Where does the string "potted" occur in the records below? Copy every line that holds it.
----
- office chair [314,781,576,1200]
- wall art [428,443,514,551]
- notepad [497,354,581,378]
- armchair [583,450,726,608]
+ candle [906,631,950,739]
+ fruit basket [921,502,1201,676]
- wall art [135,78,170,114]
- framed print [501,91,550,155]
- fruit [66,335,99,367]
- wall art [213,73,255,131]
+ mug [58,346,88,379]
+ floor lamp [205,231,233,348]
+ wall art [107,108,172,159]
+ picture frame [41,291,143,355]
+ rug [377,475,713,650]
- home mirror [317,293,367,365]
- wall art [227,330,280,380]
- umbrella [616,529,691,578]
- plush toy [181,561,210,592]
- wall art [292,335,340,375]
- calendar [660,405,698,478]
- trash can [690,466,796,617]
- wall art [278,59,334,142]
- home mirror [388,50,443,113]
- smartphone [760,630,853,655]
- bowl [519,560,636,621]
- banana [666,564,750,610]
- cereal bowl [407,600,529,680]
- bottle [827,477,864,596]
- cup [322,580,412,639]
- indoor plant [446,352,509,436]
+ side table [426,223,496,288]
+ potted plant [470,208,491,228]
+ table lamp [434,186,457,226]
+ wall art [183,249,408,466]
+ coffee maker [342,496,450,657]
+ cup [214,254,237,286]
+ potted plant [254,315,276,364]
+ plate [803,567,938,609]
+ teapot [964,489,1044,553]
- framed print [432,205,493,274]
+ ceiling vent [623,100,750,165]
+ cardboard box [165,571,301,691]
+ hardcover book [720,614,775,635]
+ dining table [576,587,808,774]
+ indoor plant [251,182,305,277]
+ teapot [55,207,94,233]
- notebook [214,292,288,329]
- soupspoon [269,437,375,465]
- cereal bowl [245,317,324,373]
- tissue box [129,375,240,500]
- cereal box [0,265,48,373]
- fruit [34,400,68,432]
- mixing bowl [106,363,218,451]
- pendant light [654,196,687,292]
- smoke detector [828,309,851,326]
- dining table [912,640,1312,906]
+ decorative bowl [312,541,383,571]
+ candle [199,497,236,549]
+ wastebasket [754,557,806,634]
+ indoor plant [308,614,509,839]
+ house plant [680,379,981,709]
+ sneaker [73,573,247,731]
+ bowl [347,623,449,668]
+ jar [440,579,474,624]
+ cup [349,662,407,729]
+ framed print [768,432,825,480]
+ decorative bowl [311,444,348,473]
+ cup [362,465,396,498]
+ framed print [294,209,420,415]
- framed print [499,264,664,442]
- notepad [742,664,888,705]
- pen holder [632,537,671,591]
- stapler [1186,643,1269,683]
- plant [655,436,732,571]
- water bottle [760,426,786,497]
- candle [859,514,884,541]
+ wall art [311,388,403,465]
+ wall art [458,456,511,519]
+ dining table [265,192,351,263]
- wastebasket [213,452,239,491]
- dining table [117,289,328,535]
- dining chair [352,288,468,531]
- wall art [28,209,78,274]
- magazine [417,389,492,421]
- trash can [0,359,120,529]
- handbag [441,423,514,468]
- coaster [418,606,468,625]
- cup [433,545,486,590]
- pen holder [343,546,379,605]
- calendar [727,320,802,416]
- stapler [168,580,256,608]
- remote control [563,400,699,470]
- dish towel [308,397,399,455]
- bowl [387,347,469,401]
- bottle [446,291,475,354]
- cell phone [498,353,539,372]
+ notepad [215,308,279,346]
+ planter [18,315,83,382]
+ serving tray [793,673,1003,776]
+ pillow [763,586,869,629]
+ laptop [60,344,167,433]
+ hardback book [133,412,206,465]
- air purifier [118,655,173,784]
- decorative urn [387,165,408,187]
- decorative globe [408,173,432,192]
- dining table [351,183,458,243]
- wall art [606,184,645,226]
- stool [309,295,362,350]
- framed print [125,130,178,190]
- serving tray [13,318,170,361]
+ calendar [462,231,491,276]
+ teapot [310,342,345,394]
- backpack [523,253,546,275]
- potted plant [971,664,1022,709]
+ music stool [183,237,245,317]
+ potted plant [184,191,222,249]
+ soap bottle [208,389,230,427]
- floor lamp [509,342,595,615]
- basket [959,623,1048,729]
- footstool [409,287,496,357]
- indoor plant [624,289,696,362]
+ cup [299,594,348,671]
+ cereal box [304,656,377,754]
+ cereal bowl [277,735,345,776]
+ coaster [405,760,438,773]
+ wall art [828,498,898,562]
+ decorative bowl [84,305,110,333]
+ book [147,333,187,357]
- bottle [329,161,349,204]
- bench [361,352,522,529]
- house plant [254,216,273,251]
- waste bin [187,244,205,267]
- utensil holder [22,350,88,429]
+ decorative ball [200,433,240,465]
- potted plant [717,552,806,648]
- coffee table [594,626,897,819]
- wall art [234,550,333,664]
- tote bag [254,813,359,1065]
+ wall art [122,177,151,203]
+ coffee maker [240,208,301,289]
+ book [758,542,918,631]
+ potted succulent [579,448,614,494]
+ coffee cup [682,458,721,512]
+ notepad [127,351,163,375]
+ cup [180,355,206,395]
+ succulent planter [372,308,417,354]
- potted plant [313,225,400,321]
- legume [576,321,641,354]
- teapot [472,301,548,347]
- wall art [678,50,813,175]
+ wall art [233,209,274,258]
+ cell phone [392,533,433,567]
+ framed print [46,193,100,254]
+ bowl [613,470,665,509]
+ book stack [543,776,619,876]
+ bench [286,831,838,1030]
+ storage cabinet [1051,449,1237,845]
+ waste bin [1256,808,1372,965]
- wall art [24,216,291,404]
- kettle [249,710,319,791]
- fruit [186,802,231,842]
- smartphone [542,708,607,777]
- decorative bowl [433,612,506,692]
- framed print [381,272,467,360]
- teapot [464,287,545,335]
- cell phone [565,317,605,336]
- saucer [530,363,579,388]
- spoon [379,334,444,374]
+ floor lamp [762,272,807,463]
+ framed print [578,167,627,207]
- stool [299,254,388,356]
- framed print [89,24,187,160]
----
● **ANSWER TO THIS PROBLEM**:
+ potted plant [470,208,491,228]
+ potted plant [254,315,276,364]
- potted plant [971,664,1022,709]
+ potted plant [184,191,222,249]
- potted plant [717,552,806,648]
+ potted succulent [579,448,614,494]
- potted plant [313,225,400,321]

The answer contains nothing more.